Our third and final stage of PPM Maturity establishes 3 different sets of functions.  First – Infrastructure is developed, meaning Services, Assets, and Applications as the infrastructure components of Enterprise PPM.  Second, external Products and Services that the organization sells are defined.  Finally, we add a Benefits Realization process to capture both tangible and non-tangible benefits.

Our external Products and Services will collect the costs from projects to and other work to development, enhance and maintain them as well as revenues from sales.  Our Benefits Realization process will allow us to analyze metrics like P&L and ROI.

Benefits Realization as a formal process is a game-changer.  Benefits realization will assess how well our initiatives, modernization, and product improvement efforts perform.  Technology groups can solve an age-old problem – specifying exactly what they are delivering and clearly show why they cost what they do.    

In one fell swoop, our build-out of Enterprise PPM has provided us with defined services, applications, assets and products.  Benefits realization has been established.  We understand the cost/benefit of our innovative efforts.  We have quantified the costs of providing IT services to the organization – the specifics of services to the specific organizational unit.  Rationalization and optimization of the infrastructure is now possible.  Our enterprise architecture is visible.  BRILLIANT!

Conclusion

Okay, let’s take a breath and assume you’ve survived all of this.  This type of PPM adventure is a major effort involving or somehow touching the entire organization.  Let’s review what PPM – from Classic PPM through Enterprise PPM – is giving us.  

First, we’ve organized our organization’s portfolios, programs, and projects such that they correspond to the company’s strategic design.  All project work has been identified and categorized from major initiatives down through smallest organized project. All non-project work has been identified and arranged into the appropriate on-going and operations portfolios.  Our human resource pool is classified and cataloged.  Along with our fully resourced work – we understand resource demand and capacity.  
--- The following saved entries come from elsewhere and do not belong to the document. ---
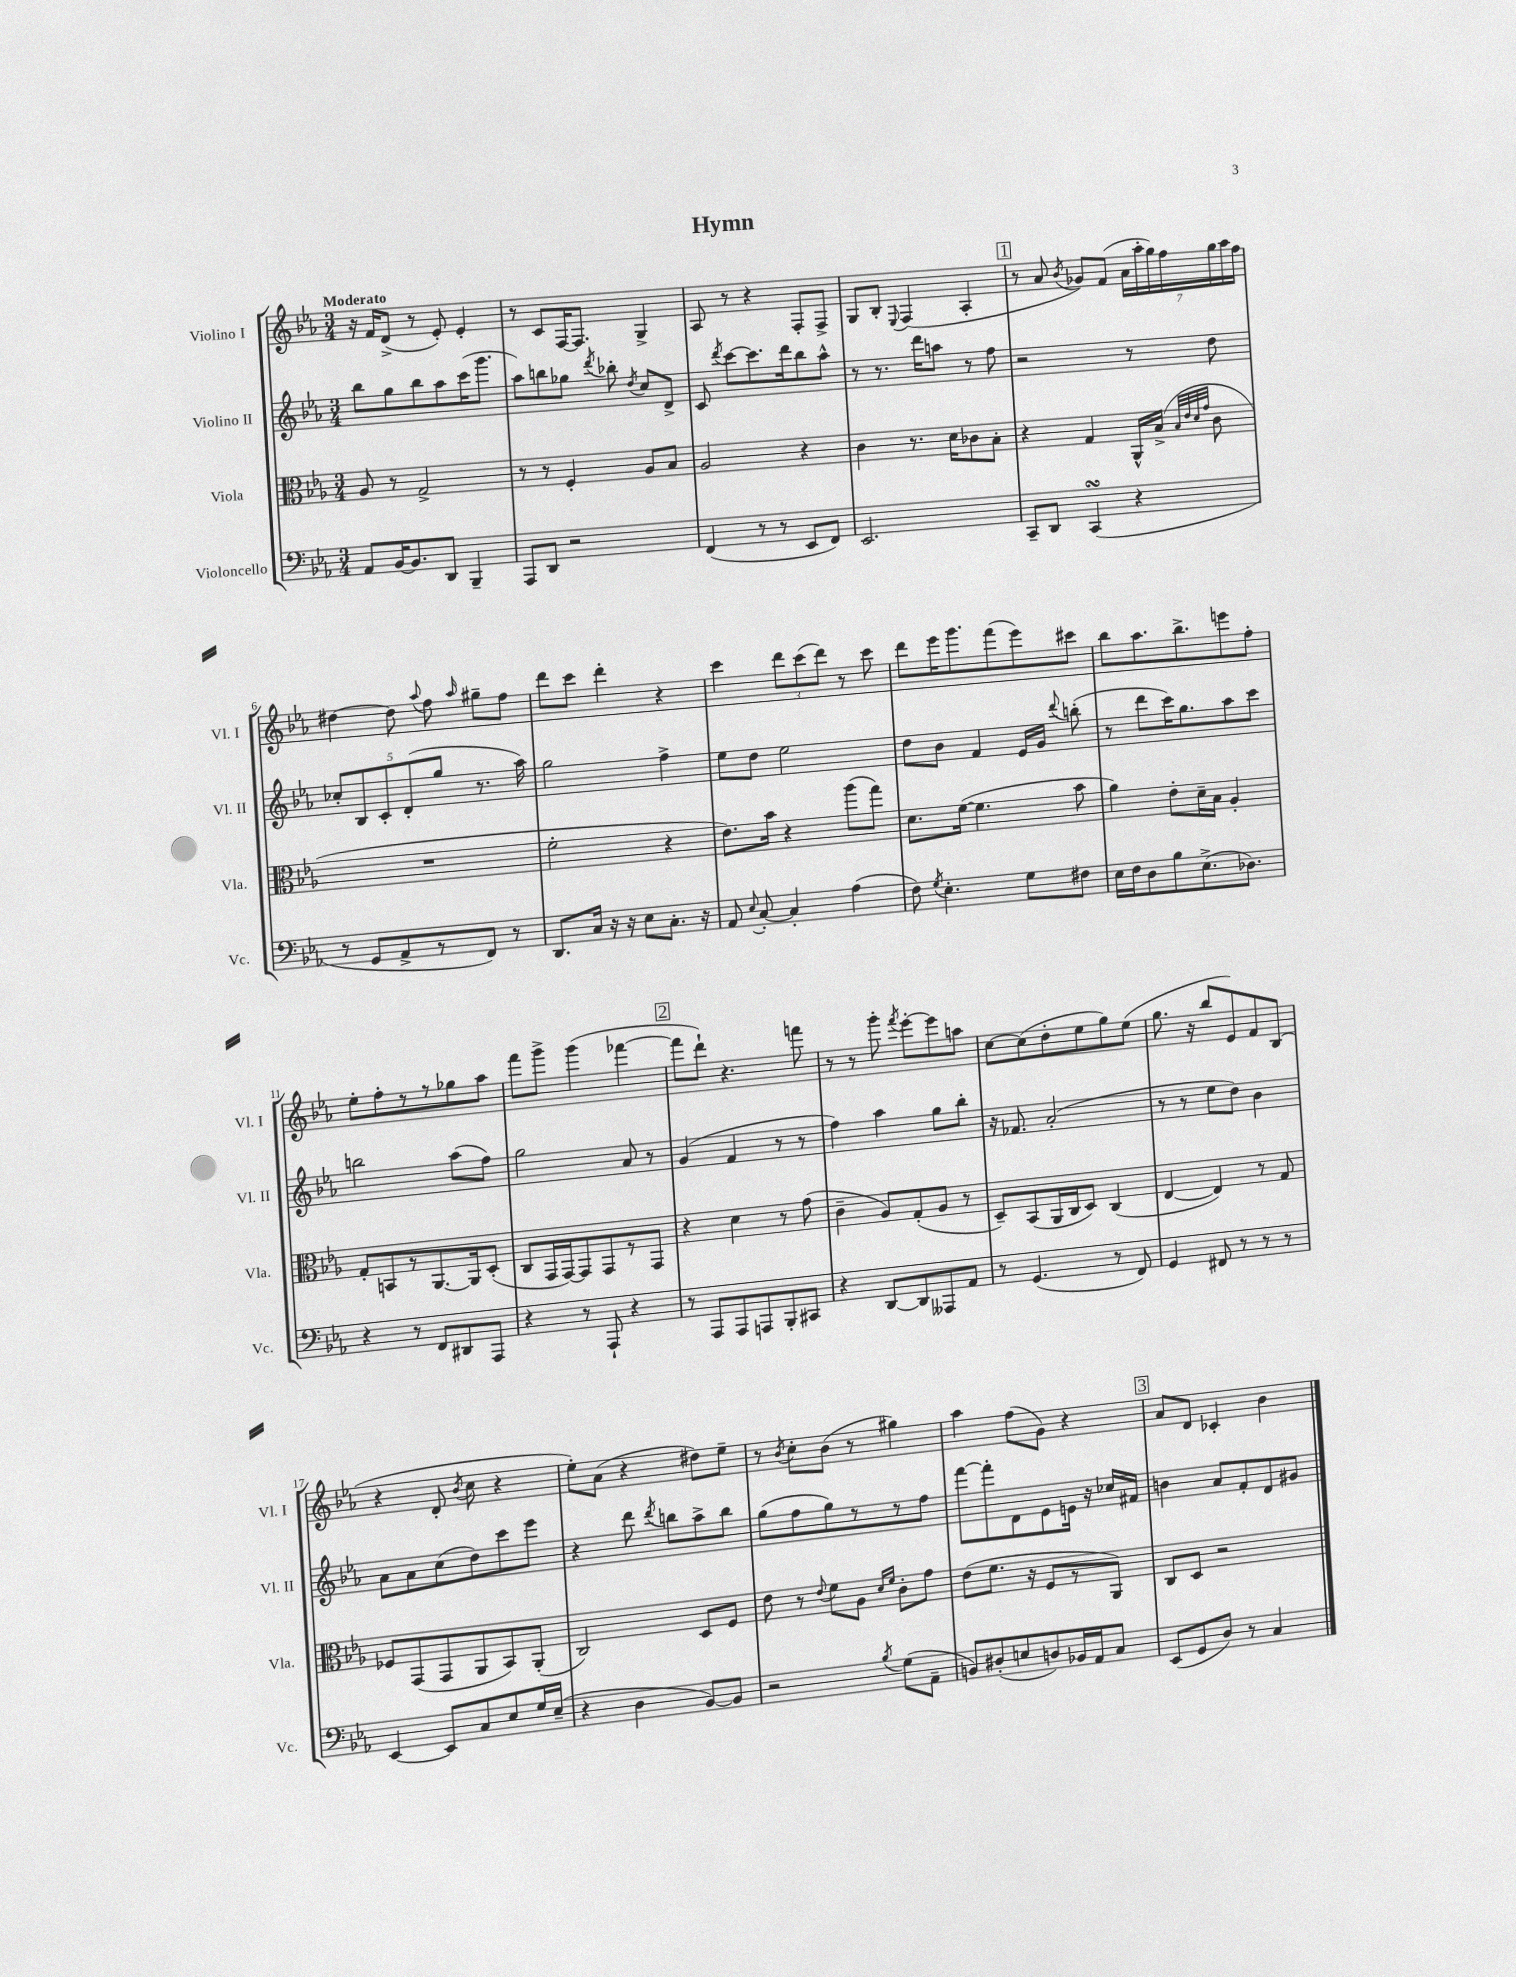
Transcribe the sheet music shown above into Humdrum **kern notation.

**kern	**kern	**kern	**kern
*part4	*part3	*part2	*part1
*staff4	*staff3	*staff2	*staff1
*I"Violoncello	*I"Viola	*I"Violino II	*I"Violino I
*I'Vc.	*I'Vla.	*I'Vl. II	*I'Vl. I
*clefF4	*clefC3	*clefG2	*clefG2
*k[b-e-a-]	*k[b-e-a-]	*k[b-e-a-]	*k[b-e-a-]
*M3/4	*M3/4	*M3/4	*M3/4
=1	=1	=1	=1
!	!	!	!LO:TX:a:B:t=Moderato
8AA-/L	8A-/	8bb-\L	16r
.	.	.	16f/KL
[16BB-/K	8r	8gg\	(8d^/J
8.BB-/]	.	.	.
.	2G^/	8bb-\	8r
8DD/J	.	8aa-\	8e-'/)
4BBB-~/	.	(16ccc\K	4e-'/
.	.	8.ggg\J	.
=2	=2	=2	=2
8AAA-/L	8r	8aa-\L)	8r
8DD/J	8r	8bbn\	8c/L
2r	4F'/	8gg-X\J	[16F/K
.	.	.	8.F/J]
.	.	8qddd/	.
.	.	8bb-X'\	.
.	.	8qdd/	.
.	8A-/L	8cc/L	4G^/
.	8B-/J	8d^/J	.
=3	=3	=3	=3
(4FF/	2A-/	8c/	8A-/
.	.	8qddd/	.
.	.	[8ccc\L	8r
8r	.	8.ccc\]	4r
8r	.	.	.
.	.	16ddd\k	.
8EE-/L	4r	8bb-\	8F'/L
8FF/J)	.	8aa-^^\J	8F^/J
=4	=4	=4	=4
2.EE-/	4c\	8r	8G/L
.	.	8.r	8B-'/J
.	.	.	8qqE-/
.	8.r	.	(4F/
.	.	16ddd\KL	.
.	.	8aan\J	.
.	16d\KL	.	.
.	8c-X\	8r	4A-'/
.	8B-'\J	8ff\	.
!!LO:REH:place=s1:t=1
=5	=5	=5	=5
8CC~/L	4r	2r	8r
8DD/J	.	.	8a-/
.	.	.	8qb-/
(4CCsSSS/	4G/	.	8g-X/L)
.	.	.	(8f/J
4r	16AA-^^/LL	8r	28a-\LL
.	.	.	28aa-'\
.	(16B-^/JJ	.	.
.	.	.	28gg\)
.	.	.	28ff\
.	32qqB-/LLL	.	.
.	32qqe-/	.	.
.	32qqd/	.	.
.	32qqg/JJJ	.	.
.	8c\	8dd\	.
.	.	.	28gg\
.	.	.	28aa-\
.	.	.	28ff\JJ
!!LO:LB:g=z
=6	=6	=6	=6
8r	2.r	10cc-X'/L	[4dd#X\
.	.	10B-/	.
8GG/L	.	.	.
.	.	10c'/	.
8AA-^/	.	.	8dd#\]
.	.	(10d'/	.
.	.	.	8qqaa-/
8r	.	.	8ff\
.	.	10gg/J	.
.	.	.	16qqaa-/
8FF/J)	.	8.r	8gg#X~\L
8r	.	.	8ff\J
.	.	16aa-\)	.
=7	=7	=7	=7
8.DD/L	2f'\	2gg\	8ddd\L
.	.	.	8ccc\J
16C/Jk	.	.	.
16r	.	.	4ddd'\
16r	.	.	.
8E-\L	.	.	.
8.C'\J	4r	4ff^\	4r
16r	.	.	.
=8	=8	=8	=8
8AA-/	8.e-\L)	8ee-\L	4ccc\
8qqE-/	.	.	.
[8C'/	.	8dd\J	.
.	16b-\Jk	.	.
4C'/]	4r	2ee-\	12ddd\L
.	.	.	(12ccc\
.	.	.	12ddd\J)
(4A-\	(8aa-\L	.	8r
.	8gg\J)	.	8ccc\
=9	=9	=9	=9
8F\)	8.d\L	8dd\L	8ddd\L
8qG/	.	.	.
4.E-'\	.	8b-\J	16eee-\K
.	([16f\Jk	.	8.ggg\
.	4.f\]	4f/	.
.	.	.	(8fff\
8G\L	.	16e-/LL	8eee-\)
.	.	16g/JJ	.
.	.	8qqddd/	.
8F#X\J	8b-\	(8bbn'\	8ccc#X\J
=10	=10	=10	=10
16E-\LL	4a-\)	8r	8bb-\L
16F\J	.	.	.
8D\	.	8ddd\L	8.aa-\
8B-\	8e-'\L	16ccc\K)	.
.	.	8.gg\	8.bb-^\
(8.E-^\	16d~\L	.	.
.	16B-\JJ	.	.
.	4A-'/	8aa-\	8eeen\
8.D-X\J)	.	.	.
.	.	8ccc\J	8ff'\J
!!LO:LB:g=z
=11	=11	=11	=11
4r	8G'/L	2bbn\	8ee-'\L
.	8BBn/	.	8ff'\
8r	8r	.	8r
8FF/L	[8.AA-/	.	8r
8DD#X/	.	(8aa-\L	8gg-X\
.	16AA-/k]	.	.
8AAA-/J	(8D'/J	8ff\J)	8aa-\J
=12	=12	=12	=12
4r	8C/L	2gg\	8fff\L
.	16GG/L	.	8ggg^\J
.	[16GG/J)	.	.
8r	8GG/]	.	(4ggg\
8AAA-`/	8GG/	.	.
4r	8r	8a-/	[4fff-X\
.	8GG/J	8r	.
!!LO:REH:place=s1:t=2
=13	=13	=13	=13
8r	4r	(4g/	8fff-\L]
8AAA-/L	.	.	8ddd`\J)
8AAA-/	4d\	4f/	4.r
8AAAn/	.	.	.
8BBB-'/	8r	8r	.
8CC#X/J	(8g\	8r	8fffn\
=14	=14	=14	=14
4r	4c~\	4ff\)	8r
.	.	.	8r
[8DD/L	8A-/L)	4aa-\	8ggg'\
.	.	.	8qfff/
8DD/]	(8G'/	.	[8eee-'\L
8AAA--X/	8A-/J	8gg\L	8eee-\]
8AA-/J	8r	8bb-'\J	8aan\J
=15	=15	=15	=15
8r	8D~/L)	16r	[8cc\L
.	.	8.f-X/	.
(4.GG/	(8BB-/	.	(8cc\]
.	16AA-/L	(2a-'/	8dd'\
.	16C/J	.	.
.	8D/J)	.	8ee-\
8r	(4C/	.	8gg\)
8FF/)	.	.	(8ee-\J
=16	=16	=16	=16
4GG/	[4E-/	8r	8.gg\
.	.	8r	.
.	.	.	16r
8FF#X/	4E-/])	8ee-\L	8bb-/L
8r	.	8dd\J)	8e-/)
8r	8r	4b-\	8f/
8r	8G/	.	(8B-/J
!!LO:LB:g=z
=17	=17	=17	=17
[4EE-/	8F-X/L	8a-\L	4r
.	(8GG/	8a-\	.
8EE-/L]	8GG/	(8cc\	8d'/
.	.	.	8qb-/
8C/	8AA-/	8dd\)	8cc\
8E-/	8BB-/)	8ccc\	4r
16G/L	(8AA-'/J	8eee-\J	.
(16E-~/JJ	.	.	.
=18	=18	=18	=18
4r	2C/)	4r	8ee-'\L)
.	.	.	(8a-\J
4D\	.	8ddd\	4r
.	.	8qddd/	.
.	.	8bbn\L	.
[8BB-/L)	8D/L	8aa-^\	8dd#X\L)
8BB-/J]	8F/J	8bb\J	8ee-~\J
=19	=19	=19	=19
2r	8e-\	(8gg\L	8r
.	.	.	8qb-/
.	8r	8ff\	8cc'\L
.	8qqe-/	.	.
.	8f\L	8gg\)	(8b-\J
.	8A-\J	8r	8r
.	16qqd/LL	.	.
8qB-/	16qqf/JJ	.	.
(8G\L	8c'\L	8r	4gg#X\)
8AA-~\J	8g\J	8ff\J	.
=20	=20	=20	=20
8BBn/L)	(8e-\L	[8fff\L	4aa-\
(8D#X'/	8.f\J	8fff'\]	.
8En/	.	8d\	(8ff\L
.	16r	.	.
8Dn/)	8F/L	8e-\	8g\J)
16BB-X/L	8r	16en\Jk	4r
16AA-/J	.	16r	.
8C/J	8AA-/J)	16cc-X/LL	.
.	.	16f#X/JJ	.
!!LO:REH:place=s1:t=3
=21	=21	=21	=21
(8EE-/L	8C/L	4bn\	8a-/L
8GG/	8D/J	.	8d/J
8D/J)	2r	8a-/L	4c-X'/
8r	.	8f'/	.
4C/	.	8d/	4b-\
.	.	8g#X/J	.
==	==	==	==
*-	*-	*-	*-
Financial Management is established within our Portfolio ecosystem and provides a formidable Managerial Accounting view of the organization.  We have implemented a Benefits Realization process so we can develop hard financial returns or soft, intangible returns.    

Our Infrastructure and revenue generating product/service entities are established, cataloged and provisioned with the appropriate operations and project work.  We understand the ROI of our initiatives.  Our Enterprise Architecture is visible and understood.  IT can tell you what they’ve delivered, why they delivered it, how it benefited the company and what it cost.  We have the required information and the means to optimize our infrastructure.